The latest generation of particle accelerators are huge, ring-shaped colliders, so called because they accelerate two beams of particles in opposite directions, then run them head-on into each other. And calling these colliders huge is far more than a figure of speech: the Large Electron-Positron Collider outside Geneva where Dr. Wenaus has also conducted research is 27 kilometres in circumference, and the Superconducting Super Collider dwarfs that, at 87 kilometres in circumference.
It’s the size that enables these huge colliders to obtain the incredible energies needed to find new particles. Basically, the Superconducting Super Collider is two vacuum tubes surrounded by magnets (superconducting magnets, chilled by liquid helium, in this case, because of the enormously strong magnetic fields required). Two beams of protons (in the case of the SSC) are injected into these tubes and begin to go around and around the ring in opposite directions, the magnets serving to curve the beams around the ring’s bends. Periodically, the beams pass through accelerators that make them travel just a little bit faster, until they approach the speed of light. Travelling that fast, the beams release radiation as they go around curves, scrubbing off energy just as a car scrubs off speed as it screeches its tires around a corner. The huge size of the SSC flattens out the curve as much as possible, minimizing that loss of energy.
Eventually, the two beams of protons (although they’re not continuous beams, but more like pulses, each pulse a few centimetres long and about the width of a human hair) are brought together. The two beams are travelling at exactly the same speed, so when a proton from one hits a proton from another, both protons come to a dead stop and all the energy stored up in them from their trips around the ring is released as “a whole menagerie of particles,” in Dr. WenausÕs words.

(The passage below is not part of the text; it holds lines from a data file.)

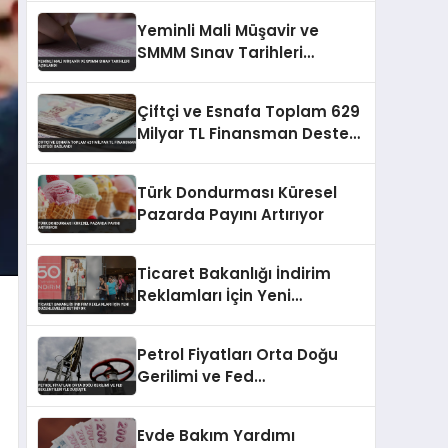
Genişliyor
Yeminli Mali Müşavir ve
SMMM Sınav Tarihleri
Açıklandı
Çiftçi ve Esnafa Toplam 629
Milyar TL Finansman Desteği
Sağlandı
Türk Dondurması Küresel
Pazarda Payını Artırıyor
Ticaret Bakanlığı İndirim
Reklamları İçin Yeni
Düzenlemeler Getiriyor
Petrol Fiyatları Orta Doğu
Gerilimi ve Fed
Beklentileriyle Düşüşte
Evde Bakım Yardımı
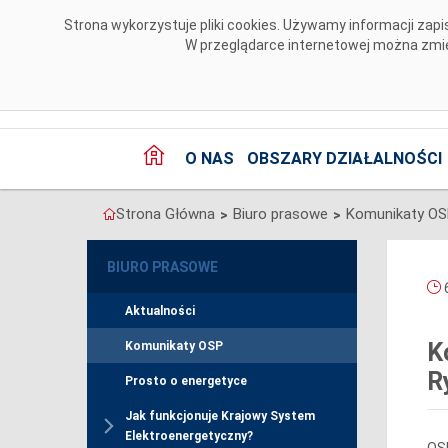
Przejdź do komentarzy
Strona wykorzystuje pliki cookies. Używamy informacji za
W przeglądarce internetowej można zmien
O NAS
OBSZARY DZIAŁALNOŚCI
Strona Główna
Biuro prasowe
Komunikaty O
>
>
BIURO PRASOWE
6
Aktualności
K
Komunikaty OSP
R
Prosto o energetyce
Jak funkcjonuje Krajowy System
Elektroenergetyczny?
OSP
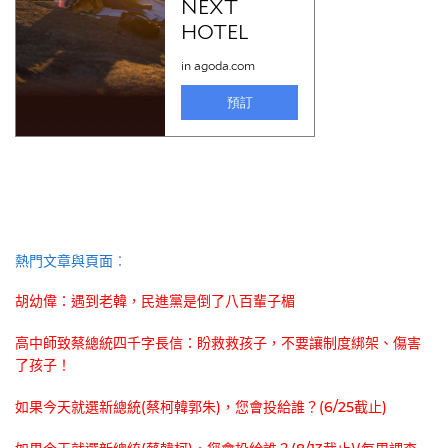
熱門文章與頁面︰
胡幼偉：遇到老韓，民進黨是倒了八百輩子楣
高中師致蔡總統四千字長信：盼救救孩子，不要讓制度綁架、傷害
了孩子！
如果今天就選新總統(蔡柯韓郭朱)，您會投給誰？(6/25截止)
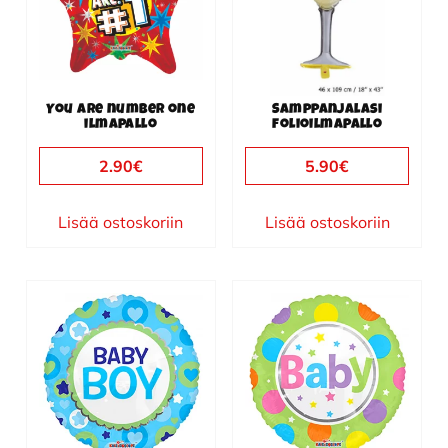
You are number one
Samppanjalasi
ilmapallo
folioilmapallo
2.90
€
5.90
€
Lisää ostoskoriin
Lisää ostoskoriin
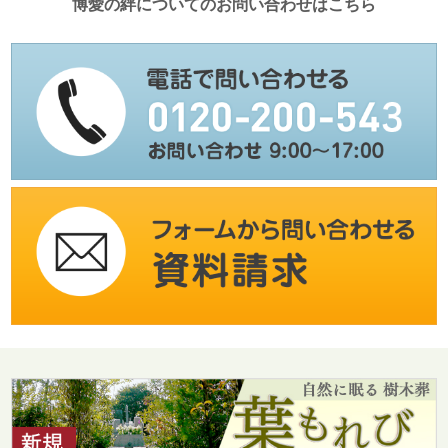
博愛の絆についてのお問い合わせはこちら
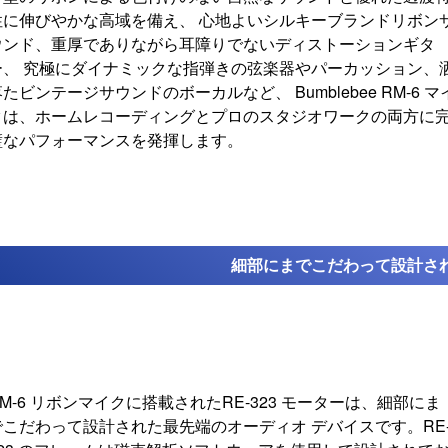
性に伸びやかな高域を備え、 心地よいシルキーブランドリボン
ウンド、重厚でありながら耳障りでないディストーションギタ
ー、 究極にダイナミックな指弾きの弦楽器やパーカッション、
たビンテージサウンドのボーカルなど、 Bumblebee RM-6 マ
クは、ホームレコーディングとプロのスタジオワークの両方に
璧なパフォーマンスを発揮します。
細部にまでこだわって
設計さ
M-6 リボンマイクに搭載されたRE-323 モーターは、細部にま
でこだわって設計された最先端のオーディオ デバイスです。RE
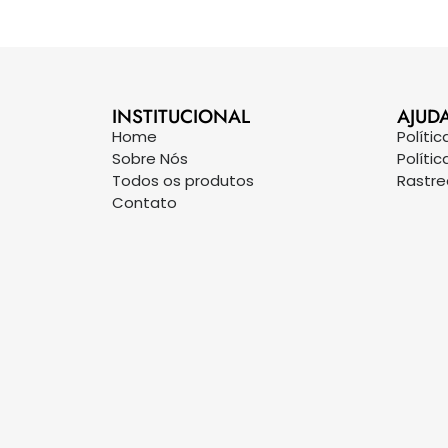
INSTITUCIONAL
AJUD
Home
Políti
Sobre Nós
Políti
Todos os produtos
Rastr
Contato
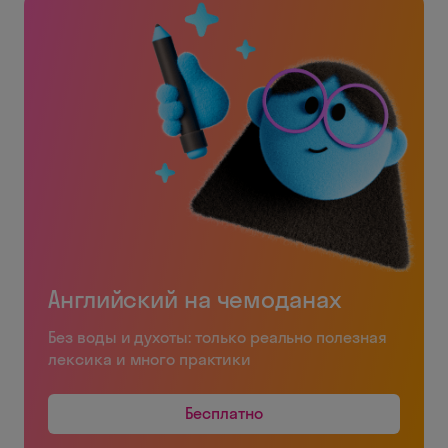
Английский на чемоданах
Без воды и духоты: только реально полезная
лексика и много практики
Бесплатно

At which point the detector he’s working on comes into play, and (he hopes) picks up evidence of particles nobody has seen before.
One of the particles the SSC is designed to detect (if it exists) is something called the Higgs boson, a particle suggested in response to one of the big unanswered questions of physics, “Why does matter have mass?” In general, the basic attributes of matter arise from various subatomic particles. The basic particle of light, for instance, is the photon; the basic particle of electricity is the electron; atomic nuclei are held together by particles called “gluons” (who says physicists don’t have a sense of humor?), and so on. The best theories as to why matter has mass predicts the existence of a particle called the Higgs boson, but it doesn’t predict at what energy level that particle will be found—and so far, no-one has found it.
But scientists have good reason to believe that the Higgs boson has to be in the energy range between 800 million electron volts and one trillion electron volts, and it’s that region that the Superconducting Super Collider will allow scientists to probe effectively for the first time.
Like its predecessors among particle accelerators, the SSC will have enormous technological spin-offs, Dr. Wenaus said. It has already resulted in improvements in superconducting technology that could have implications in the fields of power transmission and communications. And like other accelerators, it may spawn whole new technologies. Whether the Higgs boson turns up or not, he said, he’s certain that “whatever it is that shows up will rewrite all the textbooks. It’s impossible to say what technologies that will provide.”
But while all the spin-offs are great, they’re not what motivates Dr. Wenaus or the other scientists on the project. “The motivation,” he said, “is the continuing pursuit of the nature of matter.”